Volume 3, Number 1 - Fall 2011


Emmanuel Gouabault, Annik Dubied, Claudine Burton-Jeangros

Genuine Zoocentrism or Dogged Anthropocentrism? On the Personification of Animal Figures in the News

Abstract

Human-Animal relationships are changing and the media coverage of animal issues plays a major part in these transformations. The personification of animals is a socially-constructed process through which the status of a person is attributed to an animal. In this article, we analyze this process in the media, through successive analytical steps. Identifying the attributes of animal personification enables us to distinguish three increasingly complex levels of this process.

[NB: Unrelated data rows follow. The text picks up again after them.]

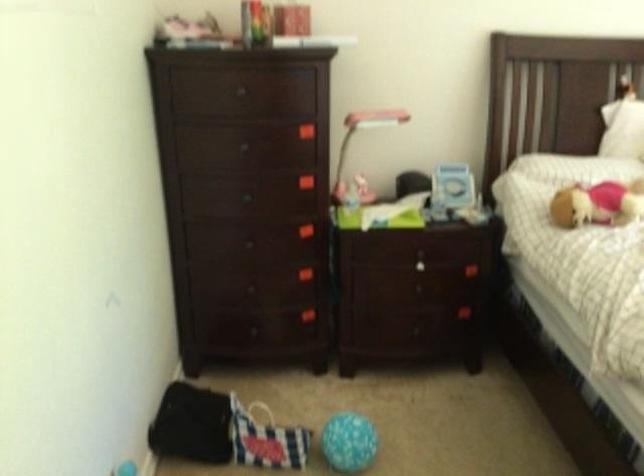
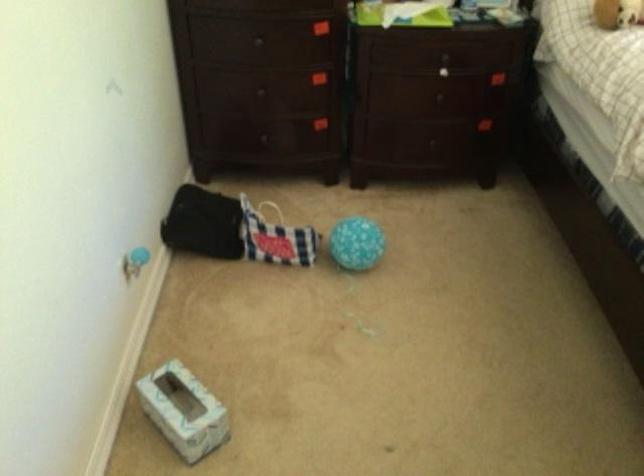
The point at (417, 268) is marked in the first image. Where is the corresponding point in the second image?

(442, 71)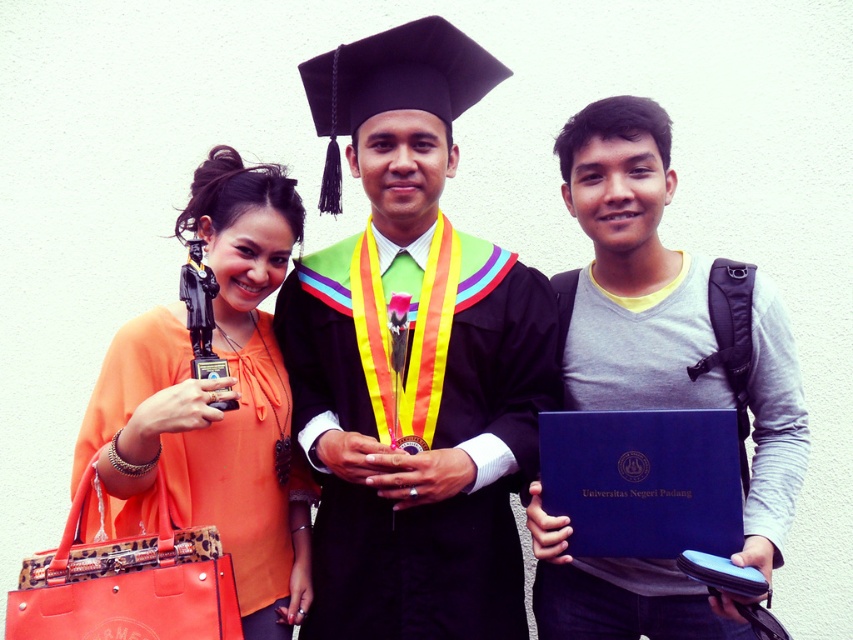
Question: From the image, what is the correct spatial relationship of matte black graduation gown at center in relation to orange fabric purse at left?

Choices:
 (A) right
 (B) left

Answer: (A)

Question: Which object is the closest to the matte black graduation gown at center?

Choices:
 (A) gray matte backpack at center
 (B) orange fabric purse at left

Answer: (B)

Question: Based on their relative distances, which object is farther from the orange fabric purse at left?

Choices:
 (A) gray matte backpack at center
 (B) matte black graduation gown at center

Answer: (A)

Question: Which object appears farthest from the camera in this image?

Choices:
 (A) matte black graduation gown at center
 (B) orange fabric purse at left
 (C) gray matte backpack at center

Answer: (A)

Question: Does matte black graduation gown at center come in front of orange fabric purse at left?

Choices:
 (A) no
 (B) yes

Answer: (A)

Question: Is matte black graduation gown at center positioned before orange fabric purse at left?

Choices:
 (A) no
 (B) yes

Answer: (A)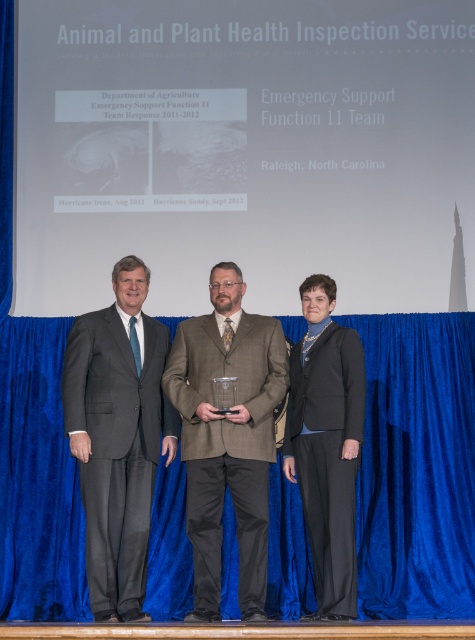
Question: Observing the image, what is the correct spatial positioning of gray suit at left in reference to brown wool suit at center?

Choices:
 (A) right
 (B) left

Answer: (B)

Question: Does blue velvet curtain at center lie behind black fabric suit at center?

Choices:
 (A) yes
 (B) no

Answer: (A)

Question: Which object appears closest to the camera in this image?

Choices:
 (A) black fabric suit at center
 (B) gray suit at left

Answer: (B)

Question: Where is blue velvet curtain at center located in relation to gray suit at left in the image?

Choices:
 (A) left
 (B) right

Answer: (A)

Question: Among these points, which one is nearest to the camera?

Choices:
 (A) (152, 324)
 (B) (21, 444)

Answer: (A)

Question: Which of the following is the closest to the observer?

Choices:
 (A) brown wool suit at center
 (B) black fabric suit at center

Answer: (A)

In the most developed stage, the process of ‘starification’ is applied to the animal, such as in the 2007 case of the polar bear Knut, the abandoned cub of the Berlin Zoo. Using the ‘contrasted portrait’ approach, we then compare this story to an opposite animal figure, also making headline news in the media at the same time, namely the three pitbulls dogs who killed a child on his way to school in the eastern part of Switzerland. This analysis illustrates a number of current mutations in human-animal relationships and challenges the idea of ‘growing zoocentrism.’ Indeed, personified animals transformed in human figures rather than promoted as subjects of interest in themselves, suggest a permanence of anthropocentrism.